[Opening MATERIAL FOR THE TASK section]

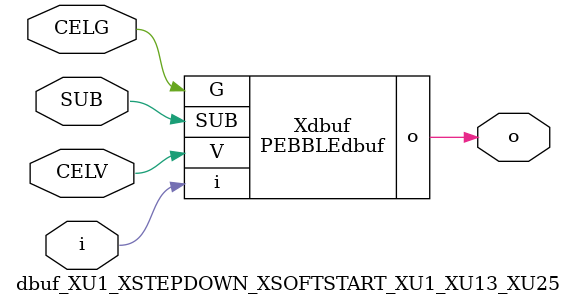
<source format=v>



module PEBBLEdbuf ( o, G, SUB, V, i );

  input V;
  input i;
  input G;
  output o;
  input SUB;
endmodule

//Celera Confidential Do Not Copy dbuf_XU1_XSTEPDOWN_XSOFTSTART_XU1_XU13_XU25
//Celera Confidential Symbol Generator
//Digital Buffer
module dbuf_XU1_XSTEPDOWN_XSOFTSTART_XU1_XU13_XU25 (CELV,CELG,i,o,SUB);
input CELV;
input CELG;
input i;
input SUB;
output o;

//Celera Confidential Do Not Copy dbuf
PEBBLEdbuf Xdbuf(
.V (CELV),
.i (i),
.o (o),
.SUB (SUB),
.G (CELG)
);
//,diesize,PEBBLEdbuf

//Celera Confidential Do Not Copy Module End
//Celera Schematic Generator
endmodule

</source>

[Closing MATERIAL FOR THE TASK section]

INSTRUCTIONS FOR THE TASK – Go through the entries above and print each one exactly, minus the pictures.

RESULT OF THE TASK –
<source format=v>



module PEBBLEdbuf ( o, G, SUB, V, i );

  input V;
  input i;
  input G;
  output o;
  input SUB;
endmodule

//Celera Confidential Do Not Copy dbuf_XU1_XSTEPDOWN_XSOFTSTART_XU1_XU13_XU25
//Celera Confidential Symbol Generator
//Digital Buffer
module dbuf_XU1_XSTEPDOWN_XSOFTSTART_XU1_XU13_XU25 (CELV,CELG,i,o,SUB);
input CELV;
input CELG;
input i;
input SUB;
output o;

//Celera Confidential Do Not Copy dbuf
PEBBLEdbuf Xdbuf(
.V (CELV),
.i (i),
.o (o),
.SUB (SUB),
.G (CELG)
);
//,diesize,PEBBLEdbuf

//Celera Confidential Do Not Copy Module End
//Celera Schematic Generator
endmodule

</source>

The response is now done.